Generally, the mental health care system in the United States has failed in delivering its services to patients with mental disorder and extending its services to the prisons to reach individual under confinement (Fellner, 2006). This is due to ignorance by the federal government to improve mental health care system by taking charge of the responsibility from the states as it had promised before. The outcome is that adverse effects of mental disorder on the individual’s ill of such conditions are on the verge of increasing. The government has failed to establish rehabilitation facilities to handle criminal found guilty of criminal offence since solitary mechanism has remained the default mechanism through which the government uses to manage individuals suffering from an ill mental disorder.
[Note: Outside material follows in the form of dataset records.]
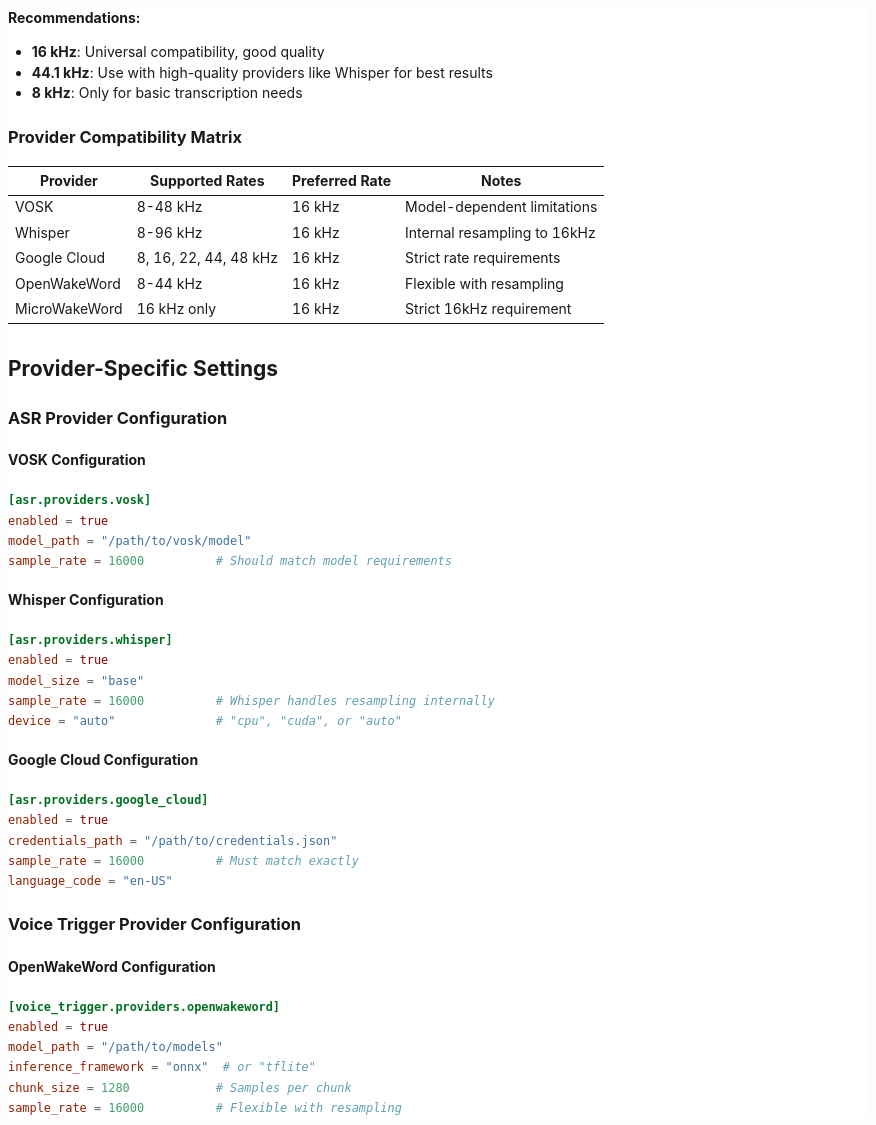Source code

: **Recommendations:**
- **16 kHz**: Universal compatibility, good quality
- **44.1 kHz**: Use with high-quality providers like Whisper for best results
- **8 kHz**: Only for basic transcription needs

### Provider Compatibility Matrix

| Provider | Supported Rates | Preferred Rate | Notes |
|----------|----------------|----------------|-------|
| VOSK | 8-48 kHz | 16 kHz | Model-dependent limitations |
| Whisper | 8-96 kHz | 16 kHz | Internal resampling to 16kHz |
| Google Cloud | 8, 16, 22, 44, 48 kHz | 16 kHz | Strict rate requirements |
| OpenWakeWord | 8-44 kHz | 16 kHz | Flexible with resampling |
| MicroWakeWord | 16 kHz only | 16 kHz | Strict 16kHz requirement |

## Provider-Specific Settings

### ASR Provider Configuration

#### VOSK Configuration
```toml
[asr.providers.vosk]
enabled = true
model_path = "/path/to/vosk/model"
sample_rate = 16000          # Should match model requirements
```

#### Whisper Configuration
```toml
[asr.providers.whisper]
enabled = true
model_size = "base"
sample_rate = 16000          # Whisper handles resampling internally
device = "auto"              # "cpu", "cuda", or "auto"
```

#### Google Cloud Configuration
```toml
[asr.providers.google_cloud]
enabled = true
credentials_path = "/path/to/credentials.json"
sample_rate = 16000          # Must match exactly
language_code = "en-US"
```

### Voice Trigger Provider Configuration

#### OpenWakeWord Configuration
```toml
[voice_trigger.providers.openwakeword]
enabled = true
model_path = "/path/to/models"
inference_framework = "onnx"  # or "tflite"
chunk_size = 1280            # Samples per chunk
sample_rate = 16000          # Flexible with resampling
```
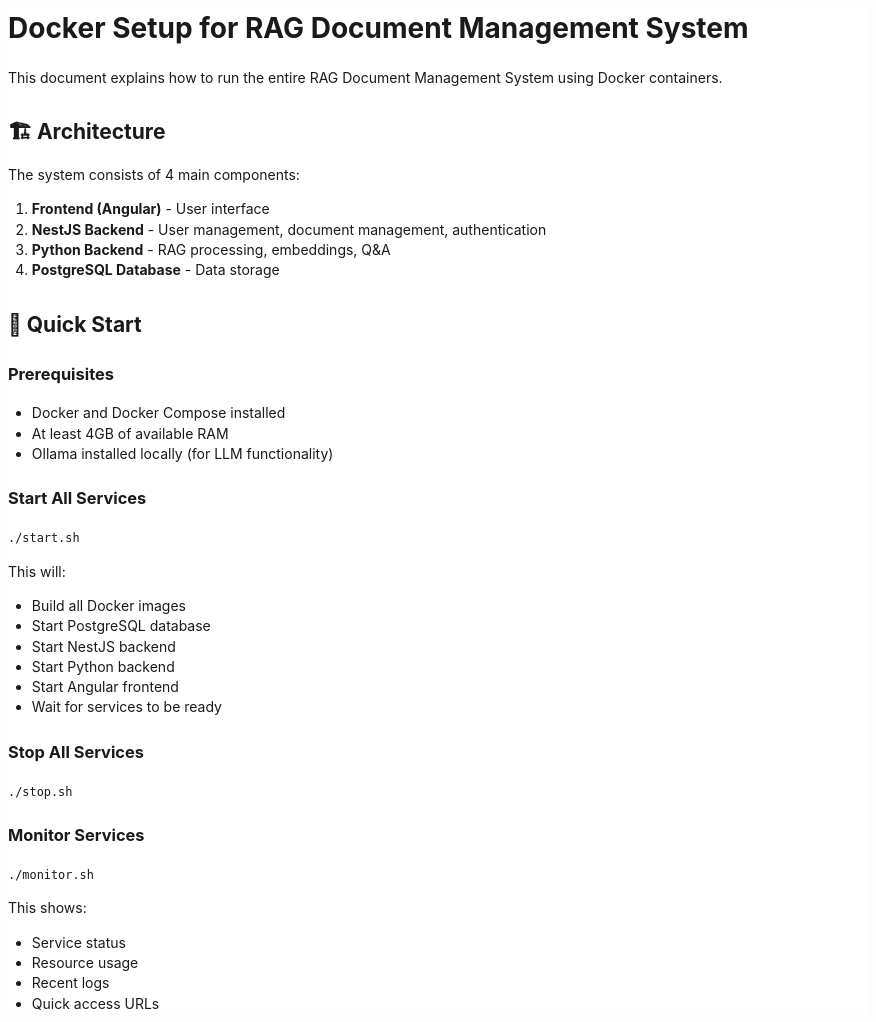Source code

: # Docker Setup for RAG Document Management System

This document explains how to run the entire RAG Document Management System using Docker containers.

## 🏗️ Architecture

The system consists of 4 main components:

1. **Frontend (Angular)** - User interface
2. **NestJS Backend** - User management, document management, authentication
3. **Python Backend** - RAG processing, embeddings, Q&A
4. **PostgreSQL Database** - Data storage

## 🚀 Quick Start

### Prerequisites

- Docker and Docker Compose installed
- At least 4GB of available RAM
- Ollama installed locally (for LLM functionality)

### Start All Services

```bash
./start.sh
```

This will:
- Build all Docker images
- Start PostgreSQL database
- Start NestJS backend
- Start Python backend  
- Start Angular frontend
- Wait for services to be ready

### Stop All Services

```bash
./stop.sh
```

### Monitor Services

```bash
./monitor.sh
```

This shows:
- Service status
- Resource usage
- Recent logs
- Quick access URLs
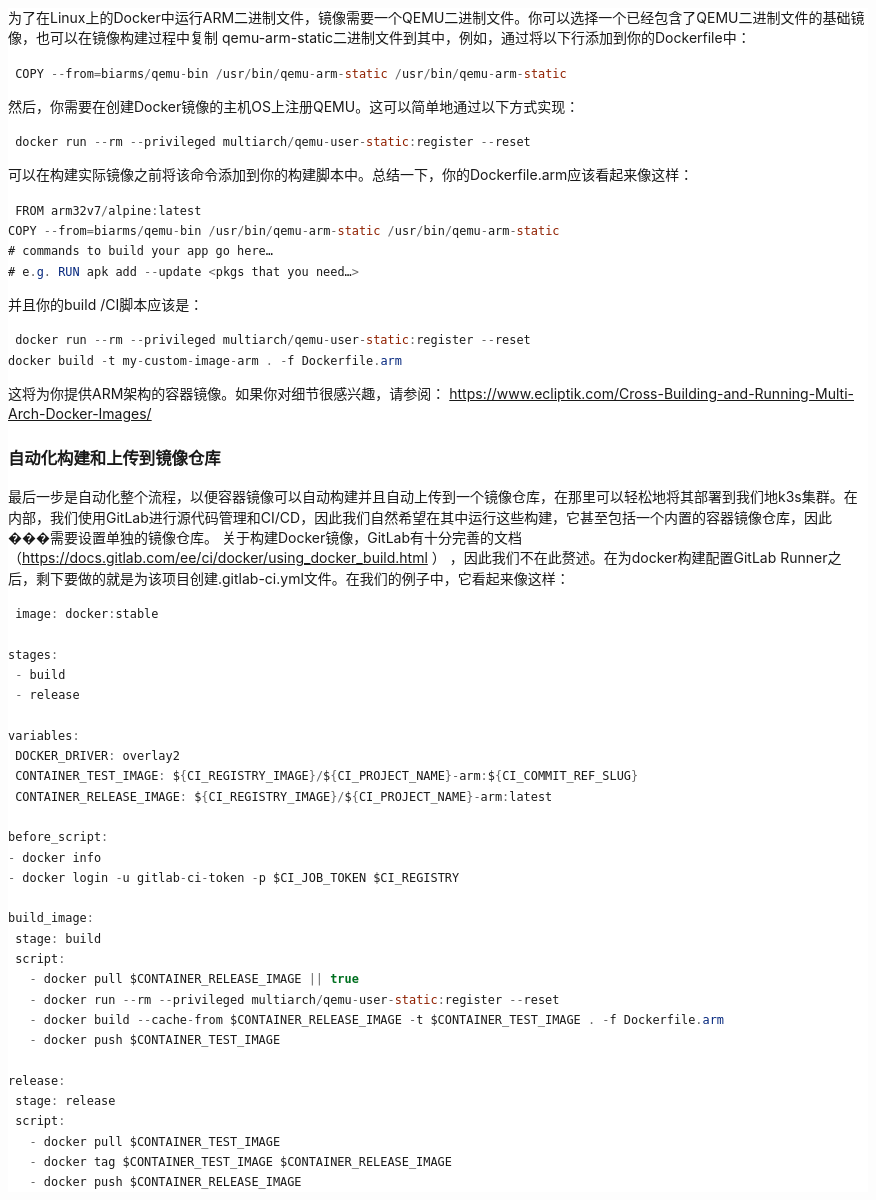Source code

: 为了在Linux上的Docker中运行ARM二进制文件，镜像需要一个QEMU二进制文件。你可以选择一个已经包含了QEMU二进制文件的基础镜像，也可以在镜像构建过程中复制 
qemu-arm-static二进制文件到其中，例如，通过将以下行添加到你的Dockerfile中： 
 ```java 
  COPY --from=biarms/qemu-bin /usr/bin/qemu-arm-static /usr/bin/qemu-arm-static

  ```  
 
然后，你需要在创建Docker镜像的主机OS上注册QEMU。这可以简单地通过以下方式实现： 
 ```java 
  docker run --rm --privileged multiarch/qemu-user-static:register --reset

  ```  
可以在构建实际镜像之前将该命令添加到你的构建脚本中。总结一下，你的Dockerfile.arm应该看起来像这样： 
 ```java 
  FROM arm32v7/alpine:latest
COPY --from=biarms/qemu-bin /usr/bin/qemu-arm-static /usr/bin/qemu-arm-static
# commands to build your app go here…
# e.g. RUN apk add --update <pkgs that you need…>

  ```  
并且你的build /CI脚本应该是： 
 ```java 
  docker run --rm --privileged multiarch/qemu-user-static:register --reset
docker build -t my-custom-image-arm . -f Dockerfile.arm

  ```  
这将为你提供ARM架构的容器镜像。如果你对细节很感兴趣，请参阅： 
https://www.ecliptik.com/Cross-Building-and-Running-Multi-Arch-Docker-Images/ 
### 自动化构建和上传到镜像仓库 
最后一步是自动化整个流程，以便容器镜像可以自动构建并且自动上传到一个镜像仓库，在那里可以轻松地将其部署到我们地k3s集群。在内部，我们使用GitLab进行源代码管理和CI/CD，因此我们自然希望在其中运行这些构建，它甚至包括一个内置的容器镜像仓库，因此���需要设置单独的镜像仓库。 
关于构建Docker镜像，GitLab有十分完善的文档（https://docs.gitlab.com/ee/ci/docker/using_docker_build.html ） ，因此我们不在此赘述。在为docker构建配置GitLab Runner之后，剩下要做的就是为该项目创建.gitlab-ci.yml文件。在我们的例子中，它看起来像这样： 
 ```java 
  image: docker:stable

stages:
  - build
  - release
 
variables:
  DOCKER_DRIVER: overlay2
  CONTAINER_TEST_IMAGE: ${CI_REGISTRY_IMAGE}/${CI_PROJECT_NAME}-arm:${CI_COMMIT_REF_SLUG}
  CONTAINER_RELEASE_IMAGE: ${CI_REGISTRY_IMAGE}/${CI_PROJECT_NAME}-arm:latest
 
before_script:
- docker info
- docker login -u gitlab-ci-token -p $CI_JOB_TOKEN $CI_REGISTRY
 
build_image:
  stage: build
  script:
    - docker pull $CONTAINER_RELEASE_IMAGE || true
    - docker run --rm --privileged multiarch/qemu-user-static:register --reset
    - docker build --cache-from $CONTAINER_RELEASE_IMAGE -t $CONTAINER_TEST_IMAGE . -f Dockerfile.arm
    - docker push $CONTAINER_TEST_IMAGE
 
release:
  stage: release
  script:
    - docker pull $CONTAINER_TEST_IMAGE
    - docker tag $CONTAINER_TEST_IMAGE $CONTAINER_RELEASE_IMAGE
    - docker push $CONTAINER_RELEASE_IMAGE

 ```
Precisely, the best method to contain this situation is to devolve back mental health care system as a responsibility of individual states. I therefore strongly believe that with proper funding from the federal government, the states can see the country through this distressful treatment of the individuals who have a mental disorder. This can be achieved through establishing a mental health care system complementing rehabilitation programs to such individuals. Moreover, American citizens must put up with a mental disorder. We must all extend our love and compassion for individuals who have a mental illness. In a brotherly way, we should learn on how to accommodate and handle them. Stigmatization on ex-prisoners should not exist in our places of the job. Neither should it be a barrier preventing such individuals from securing job positions. Failure to comply with this will let in a new dawn for the crime. Above all, we need to criticize the federal government for their failure to establish a comprehensive mental health care system to handle and manage casualties of mental disorder effectively.

References

Draine, J., & Herman, D. B. (2007). Critical time intervention for reentry from prison for persons with mental illness. Psychiatric Services58(12), 1577-1581.

Fellner, J. (2006). A corrections quandary: Mental illness and prison rules. Harv. CR-CLL Rev.41, 391.

Freudenberg, N. (2001). Jails, prisons, and the health of urban populations: a review of the impact of the correctional system on community health. Journal of Urban Health78(2), 214-235.

Metzner, J. L., & Fellner, J. (2010). Solitary confinement and mental illness in US prisons: A challenge for medical ethics.